In the early days, caches were used mainly for reference data because data that changed frequently would become stale and out of sync with the latest data in the database. However, NCache now provides very powerful features that enable the cache to keep its cached data synchronized with the database.
All of NCache's caching topologies are good for reference data, but a few are particularly beneficial for transactional data. Thus, you need to determine how many reads versus writes you'll be doing to figure out which topology is best for you. Additionally, some caching topologies don't scale as much, especially for updates, so keep that in mind too.

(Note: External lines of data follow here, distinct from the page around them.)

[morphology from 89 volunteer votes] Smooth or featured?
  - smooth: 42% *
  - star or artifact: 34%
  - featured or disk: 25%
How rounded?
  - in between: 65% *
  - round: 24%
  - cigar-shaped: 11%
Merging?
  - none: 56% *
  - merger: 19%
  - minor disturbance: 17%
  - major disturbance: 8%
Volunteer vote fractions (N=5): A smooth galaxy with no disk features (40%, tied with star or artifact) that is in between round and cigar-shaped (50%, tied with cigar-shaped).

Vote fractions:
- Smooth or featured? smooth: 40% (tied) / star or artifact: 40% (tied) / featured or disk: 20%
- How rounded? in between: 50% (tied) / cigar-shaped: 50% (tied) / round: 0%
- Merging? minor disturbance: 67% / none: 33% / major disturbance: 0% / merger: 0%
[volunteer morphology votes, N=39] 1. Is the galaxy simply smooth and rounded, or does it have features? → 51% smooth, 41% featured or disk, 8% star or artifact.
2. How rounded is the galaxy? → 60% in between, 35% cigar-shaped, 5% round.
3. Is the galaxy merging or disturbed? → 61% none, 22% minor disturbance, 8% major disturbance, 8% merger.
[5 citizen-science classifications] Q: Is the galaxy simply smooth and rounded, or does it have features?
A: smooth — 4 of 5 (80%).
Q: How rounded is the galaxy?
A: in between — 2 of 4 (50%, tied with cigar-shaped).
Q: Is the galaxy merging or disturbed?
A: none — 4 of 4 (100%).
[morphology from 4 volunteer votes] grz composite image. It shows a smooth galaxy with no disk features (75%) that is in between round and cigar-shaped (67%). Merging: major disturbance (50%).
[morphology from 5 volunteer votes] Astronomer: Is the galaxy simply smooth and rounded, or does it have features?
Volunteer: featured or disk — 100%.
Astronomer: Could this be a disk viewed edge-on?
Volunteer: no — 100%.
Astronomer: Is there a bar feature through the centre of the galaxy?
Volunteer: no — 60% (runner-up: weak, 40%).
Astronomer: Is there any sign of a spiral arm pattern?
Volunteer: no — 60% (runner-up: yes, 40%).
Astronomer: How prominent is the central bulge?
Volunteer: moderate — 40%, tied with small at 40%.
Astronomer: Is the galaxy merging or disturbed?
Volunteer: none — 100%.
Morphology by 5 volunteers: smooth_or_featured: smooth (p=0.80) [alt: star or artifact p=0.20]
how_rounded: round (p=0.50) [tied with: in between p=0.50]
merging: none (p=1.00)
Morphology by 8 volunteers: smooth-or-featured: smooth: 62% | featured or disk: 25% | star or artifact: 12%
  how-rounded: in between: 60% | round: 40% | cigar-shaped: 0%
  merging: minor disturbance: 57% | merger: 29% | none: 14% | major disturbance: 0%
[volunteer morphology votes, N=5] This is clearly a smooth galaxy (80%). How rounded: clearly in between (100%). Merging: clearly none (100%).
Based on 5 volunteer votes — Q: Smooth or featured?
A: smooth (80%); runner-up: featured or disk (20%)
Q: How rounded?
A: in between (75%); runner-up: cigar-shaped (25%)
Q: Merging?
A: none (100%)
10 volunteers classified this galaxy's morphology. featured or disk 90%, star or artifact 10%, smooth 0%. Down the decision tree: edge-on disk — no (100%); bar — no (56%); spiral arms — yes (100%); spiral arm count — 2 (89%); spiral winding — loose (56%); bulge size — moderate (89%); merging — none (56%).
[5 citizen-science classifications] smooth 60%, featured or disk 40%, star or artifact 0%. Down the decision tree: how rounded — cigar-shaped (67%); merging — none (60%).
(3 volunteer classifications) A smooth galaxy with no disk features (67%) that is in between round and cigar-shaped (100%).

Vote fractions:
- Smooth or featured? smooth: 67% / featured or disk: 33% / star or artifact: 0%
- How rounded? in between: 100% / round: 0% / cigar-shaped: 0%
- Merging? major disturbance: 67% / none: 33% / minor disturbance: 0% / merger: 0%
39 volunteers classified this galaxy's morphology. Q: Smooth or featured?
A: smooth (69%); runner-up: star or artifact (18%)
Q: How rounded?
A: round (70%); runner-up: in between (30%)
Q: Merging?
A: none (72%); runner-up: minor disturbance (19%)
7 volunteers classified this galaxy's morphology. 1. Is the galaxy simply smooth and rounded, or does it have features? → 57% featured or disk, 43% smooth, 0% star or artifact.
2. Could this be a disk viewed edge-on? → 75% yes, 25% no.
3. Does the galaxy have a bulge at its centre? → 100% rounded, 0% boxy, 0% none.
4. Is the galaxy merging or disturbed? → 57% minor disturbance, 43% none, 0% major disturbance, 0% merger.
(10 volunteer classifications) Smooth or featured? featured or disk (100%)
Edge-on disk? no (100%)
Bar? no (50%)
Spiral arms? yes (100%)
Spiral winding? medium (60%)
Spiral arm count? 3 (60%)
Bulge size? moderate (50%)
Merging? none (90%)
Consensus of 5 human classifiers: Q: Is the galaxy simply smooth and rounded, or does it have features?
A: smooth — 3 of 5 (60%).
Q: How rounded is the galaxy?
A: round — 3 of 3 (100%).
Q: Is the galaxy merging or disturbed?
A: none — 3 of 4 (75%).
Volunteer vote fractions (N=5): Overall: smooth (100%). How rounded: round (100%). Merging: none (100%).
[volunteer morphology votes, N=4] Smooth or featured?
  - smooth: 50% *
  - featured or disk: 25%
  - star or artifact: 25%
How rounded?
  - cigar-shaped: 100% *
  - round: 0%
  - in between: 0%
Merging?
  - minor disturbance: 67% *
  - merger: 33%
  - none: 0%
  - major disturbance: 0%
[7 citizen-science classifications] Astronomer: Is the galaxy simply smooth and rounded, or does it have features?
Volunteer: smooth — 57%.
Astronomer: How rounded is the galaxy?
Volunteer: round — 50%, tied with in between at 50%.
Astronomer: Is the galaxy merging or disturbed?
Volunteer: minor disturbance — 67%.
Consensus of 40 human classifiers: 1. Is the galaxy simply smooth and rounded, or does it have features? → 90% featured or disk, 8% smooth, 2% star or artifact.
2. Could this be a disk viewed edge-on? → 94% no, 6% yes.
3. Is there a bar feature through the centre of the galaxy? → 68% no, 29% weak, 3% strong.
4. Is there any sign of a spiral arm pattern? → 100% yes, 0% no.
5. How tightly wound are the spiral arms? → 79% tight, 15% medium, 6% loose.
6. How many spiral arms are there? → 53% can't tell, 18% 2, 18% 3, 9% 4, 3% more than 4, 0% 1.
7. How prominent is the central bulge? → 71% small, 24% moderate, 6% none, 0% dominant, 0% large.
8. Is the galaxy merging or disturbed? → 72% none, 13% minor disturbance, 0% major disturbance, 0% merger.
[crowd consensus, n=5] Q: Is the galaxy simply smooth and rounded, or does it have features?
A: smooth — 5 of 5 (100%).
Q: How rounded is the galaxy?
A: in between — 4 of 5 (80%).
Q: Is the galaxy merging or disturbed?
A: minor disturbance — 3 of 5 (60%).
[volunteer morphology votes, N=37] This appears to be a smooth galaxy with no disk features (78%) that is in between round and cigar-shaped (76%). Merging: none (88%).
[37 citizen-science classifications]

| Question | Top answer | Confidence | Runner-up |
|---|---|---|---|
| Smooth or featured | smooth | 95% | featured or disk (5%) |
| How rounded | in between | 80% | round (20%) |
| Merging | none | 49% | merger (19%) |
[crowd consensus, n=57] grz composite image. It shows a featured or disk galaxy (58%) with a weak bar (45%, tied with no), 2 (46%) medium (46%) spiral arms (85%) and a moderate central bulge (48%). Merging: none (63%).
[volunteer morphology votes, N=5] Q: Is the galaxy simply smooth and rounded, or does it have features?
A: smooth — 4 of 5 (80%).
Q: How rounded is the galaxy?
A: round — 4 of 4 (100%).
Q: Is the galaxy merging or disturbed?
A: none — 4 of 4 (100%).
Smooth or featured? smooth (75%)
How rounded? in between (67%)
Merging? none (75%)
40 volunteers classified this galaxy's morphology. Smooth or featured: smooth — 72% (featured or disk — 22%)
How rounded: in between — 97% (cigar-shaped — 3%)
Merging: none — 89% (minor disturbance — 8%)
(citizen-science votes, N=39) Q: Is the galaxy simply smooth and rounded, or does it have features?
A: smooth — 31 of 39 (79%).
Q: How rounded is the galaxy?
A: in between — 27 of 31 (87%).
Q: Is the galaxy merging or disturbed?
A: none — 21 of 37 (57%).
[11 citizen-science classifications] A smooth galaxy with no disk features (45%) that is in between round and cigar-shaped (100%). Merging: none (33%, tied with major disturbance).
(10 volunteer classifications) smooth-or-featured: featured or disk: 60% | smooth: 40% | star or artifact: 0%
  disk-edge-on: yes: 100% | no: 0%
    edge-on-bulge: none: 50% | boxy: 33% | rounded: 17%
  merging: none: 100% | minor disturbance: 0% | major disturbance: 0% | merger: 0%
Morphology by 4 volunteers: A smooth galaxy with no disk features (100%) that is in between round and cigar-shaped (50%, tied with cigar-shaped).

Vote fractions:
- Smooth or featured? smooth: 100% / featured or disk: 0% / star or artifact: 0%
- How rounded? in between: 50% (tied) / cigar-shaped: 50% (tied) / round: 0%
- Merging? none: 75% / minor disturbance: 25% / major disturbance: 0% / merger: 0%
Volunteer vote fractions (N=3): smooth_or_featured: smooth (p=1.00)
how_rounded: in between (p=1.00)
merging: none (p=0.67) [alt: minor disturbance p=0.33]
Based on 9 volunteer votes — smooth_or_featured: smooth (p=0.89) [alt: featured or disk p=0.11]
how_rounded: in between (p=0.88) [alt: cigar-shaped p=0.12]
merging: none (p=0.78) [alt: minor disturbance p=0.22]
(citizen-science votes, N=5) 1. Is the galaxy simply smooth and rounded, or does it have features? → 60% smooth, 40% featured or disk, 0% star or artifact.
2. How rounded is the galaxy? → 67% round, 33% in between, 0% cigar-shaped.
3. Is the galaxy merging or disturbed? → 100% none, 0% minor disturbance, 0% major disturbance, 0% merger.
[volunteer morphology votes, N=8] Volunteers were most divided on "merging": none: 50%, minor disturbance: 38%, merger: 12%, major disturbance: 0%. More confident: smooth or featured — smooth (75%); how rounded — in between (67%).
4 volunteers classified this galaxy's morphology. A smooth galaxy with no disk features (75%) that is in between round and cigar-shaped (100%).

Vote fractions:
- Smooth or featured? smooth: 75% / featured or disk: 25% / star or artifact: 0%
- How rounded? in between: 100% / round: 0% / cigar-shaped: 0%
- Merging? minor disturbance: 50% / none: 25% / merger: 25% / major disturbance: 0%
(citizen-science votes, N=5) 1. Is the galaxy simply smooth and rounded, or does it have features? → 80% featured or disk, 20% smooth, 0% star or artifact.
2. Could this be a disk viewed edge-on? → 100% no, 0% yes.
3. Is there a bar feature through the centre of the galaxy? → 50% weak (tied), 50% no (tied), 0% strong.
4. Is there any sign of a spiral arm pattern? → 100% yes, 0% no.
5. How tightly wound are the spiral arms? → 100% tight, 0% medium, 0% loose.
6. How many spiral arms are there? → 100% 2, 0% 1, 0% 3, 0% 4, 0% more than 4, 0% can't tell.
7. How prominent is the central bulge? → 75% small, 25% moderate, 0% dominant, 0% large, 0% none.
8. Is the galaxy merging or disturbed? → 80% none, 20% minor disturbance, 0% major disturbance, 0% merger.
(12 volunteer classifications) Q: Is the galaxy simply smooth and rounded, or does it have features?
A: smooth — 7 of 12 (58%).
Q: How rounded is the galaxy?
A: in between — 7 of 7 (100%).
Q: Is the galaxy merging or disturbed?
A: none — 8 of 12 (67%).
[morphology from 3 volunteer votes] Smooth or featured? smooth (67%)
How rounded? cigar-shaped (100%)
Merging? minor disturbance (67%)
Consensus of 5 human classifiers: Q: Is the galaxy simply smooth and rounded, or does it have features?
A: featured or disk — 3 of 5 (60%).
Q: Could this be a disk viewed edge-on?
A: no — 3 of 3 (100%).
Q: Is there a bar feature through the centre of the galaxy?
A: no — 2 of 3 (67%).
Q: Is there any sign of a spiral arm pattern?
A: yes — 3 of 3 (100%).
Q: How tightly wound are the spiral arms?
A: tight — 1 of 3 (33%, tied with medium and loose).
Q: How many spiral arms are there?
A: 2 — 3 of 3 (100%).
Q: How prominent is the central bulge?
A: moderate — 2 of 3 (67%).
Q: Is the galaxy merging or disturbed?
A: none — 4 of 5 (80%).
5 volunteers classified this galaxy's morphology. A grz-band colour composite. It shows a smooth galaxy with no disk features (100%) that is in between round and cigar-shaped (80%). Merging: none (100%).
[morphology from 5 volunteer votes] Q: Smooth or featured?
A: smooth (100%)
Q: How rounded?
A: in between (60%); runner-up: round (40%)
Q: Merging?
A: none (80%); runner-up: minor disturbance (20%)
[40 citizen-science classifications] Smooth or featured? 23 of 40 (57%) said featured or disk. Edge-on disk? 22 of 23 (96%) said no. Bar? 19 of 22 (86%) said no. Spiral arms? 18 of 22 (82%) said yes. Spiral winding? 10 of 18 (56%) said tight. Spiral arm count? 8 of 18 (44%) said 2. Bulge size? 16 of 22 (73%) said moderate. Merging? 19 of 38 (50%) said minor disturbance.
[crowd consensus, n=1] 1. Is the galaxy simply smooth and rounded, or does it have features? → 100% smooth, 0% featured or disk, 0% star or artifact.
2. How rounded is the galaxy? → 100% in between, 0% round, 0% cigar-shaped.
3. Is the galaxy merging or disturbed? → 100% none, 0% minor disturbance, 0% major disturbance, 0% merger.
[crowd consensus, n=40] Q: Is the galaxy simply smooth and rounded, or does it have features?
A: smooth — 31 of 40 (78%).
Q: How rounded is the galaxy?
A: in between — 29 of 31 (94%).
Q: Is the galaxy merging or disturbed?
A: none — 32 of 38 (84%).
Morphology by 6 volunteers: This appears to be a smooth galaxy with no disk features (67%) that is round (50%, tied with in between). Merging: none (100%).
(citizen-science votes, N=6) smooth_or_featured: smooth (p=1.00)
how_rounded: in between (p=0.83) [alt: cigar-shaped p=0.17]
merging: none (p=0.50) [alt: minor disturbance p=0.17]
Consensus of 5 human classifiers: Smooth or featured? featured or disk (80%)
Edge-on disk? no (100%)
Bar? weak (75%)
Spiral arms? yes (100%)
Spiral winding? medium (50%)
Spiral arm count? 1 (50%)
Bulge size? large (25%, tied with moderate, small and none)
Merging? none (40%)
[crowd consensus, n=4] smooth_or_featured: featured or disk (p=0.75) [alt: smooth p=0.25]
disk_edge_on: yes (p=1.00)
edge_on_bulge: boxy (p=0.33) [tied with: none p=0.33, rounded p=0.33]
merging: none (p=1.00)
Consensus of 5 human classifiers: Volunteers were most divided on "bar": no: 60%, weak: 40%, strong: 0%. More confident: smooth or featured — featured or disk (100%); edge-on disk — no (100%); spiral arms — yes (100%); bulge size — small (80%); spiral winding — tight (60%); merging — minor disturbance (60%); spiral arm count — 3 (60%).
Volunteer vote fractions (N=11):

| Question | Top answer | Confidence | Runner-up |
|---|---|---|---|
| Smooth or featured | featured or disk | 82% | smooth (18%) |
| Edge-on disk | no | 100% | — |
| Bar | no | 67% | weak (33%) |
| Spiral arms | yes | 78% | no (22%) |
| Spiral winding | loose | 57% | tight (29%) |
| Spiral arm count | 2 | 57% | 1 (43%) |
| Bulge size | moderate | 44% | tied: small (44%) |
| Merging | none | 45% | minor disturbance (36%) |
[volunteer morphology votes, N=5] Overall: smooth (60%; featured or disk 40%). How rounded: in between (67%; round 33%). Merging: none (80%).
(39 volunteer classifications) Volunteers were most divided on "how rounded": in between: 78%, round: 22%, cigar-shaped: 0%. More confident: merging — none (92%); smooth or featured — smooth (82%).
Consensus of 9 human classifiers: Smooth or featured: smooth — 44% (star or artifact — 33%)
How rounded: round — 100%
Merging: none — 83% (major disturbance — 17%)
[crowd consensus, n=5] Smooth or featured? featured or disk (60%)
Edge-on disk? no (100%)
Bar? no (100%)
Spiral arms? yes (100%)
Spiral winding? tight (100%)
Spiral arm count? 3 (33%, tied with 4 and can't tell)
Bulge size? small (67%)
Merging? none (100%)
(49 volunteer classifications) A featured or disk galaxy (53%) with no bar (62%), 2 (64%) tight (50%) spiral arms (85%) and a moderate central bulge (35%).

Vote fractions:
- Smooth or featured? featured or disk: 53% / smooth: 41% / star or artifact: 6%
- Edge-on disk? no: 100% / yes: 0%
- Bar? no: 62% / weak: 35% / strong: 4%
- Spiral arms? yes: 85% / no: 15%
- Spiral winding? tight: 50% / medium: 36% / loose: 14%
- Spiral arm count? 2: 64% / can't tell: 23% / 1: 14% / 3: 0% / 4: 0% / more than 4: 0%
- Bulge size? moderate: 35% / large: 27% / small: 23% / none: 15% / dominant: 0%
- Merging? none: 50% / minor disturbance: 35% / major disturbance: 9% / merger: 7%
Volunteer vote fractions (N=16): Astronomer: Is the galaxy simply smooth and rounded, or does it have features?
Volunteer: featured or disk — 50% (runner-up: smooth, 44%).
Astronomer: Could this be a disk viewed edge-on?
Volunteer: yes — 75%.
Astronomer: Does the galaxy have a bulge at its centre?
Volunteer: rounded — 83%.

Below is a list of caching topologies along with their impact on reads versus writes.
-
-
Partitioned Cache (No Replication): This is the fastest topology, but it does not replicate data, so there is data loss if a cache server goes down.
-
-
Partition-Replica Cache (Most Popular): This topology is superfast for both reads and writes. However, it also replicates data for reliability without compromising. The best combination of speed/scalability and data reliability.
-
-
Replicated Cache: Very good for smaller environments. Each server keeps a full backup of the cache, ensuring high data reliability and fault tolerance. Superfast and linearly scalable for reads. Moderately fast for writes in a 2-node cluster, but does not scale as you add more servers because writes are synchronously done on all cache servers.
-
-
Mirrored Cache: This topology is very good for smaller environments. It has faster write operations than the Replicated Cache for 2-Node active/passive. But, does not scale beyond this.
-
-
Client Cache: Very good for read-intensive use cases with all caching topologies. Let's you achieve InProc speed with a distributed cache
Partitioned Cache
Partitioned Cache is the fastest and most scalable caching topology for both reads and writes. It is designed for large clusters, it delivers fast reads and writes even under peak loads. However, it does not replicate data. Hence, there is no backup in case a server goes down.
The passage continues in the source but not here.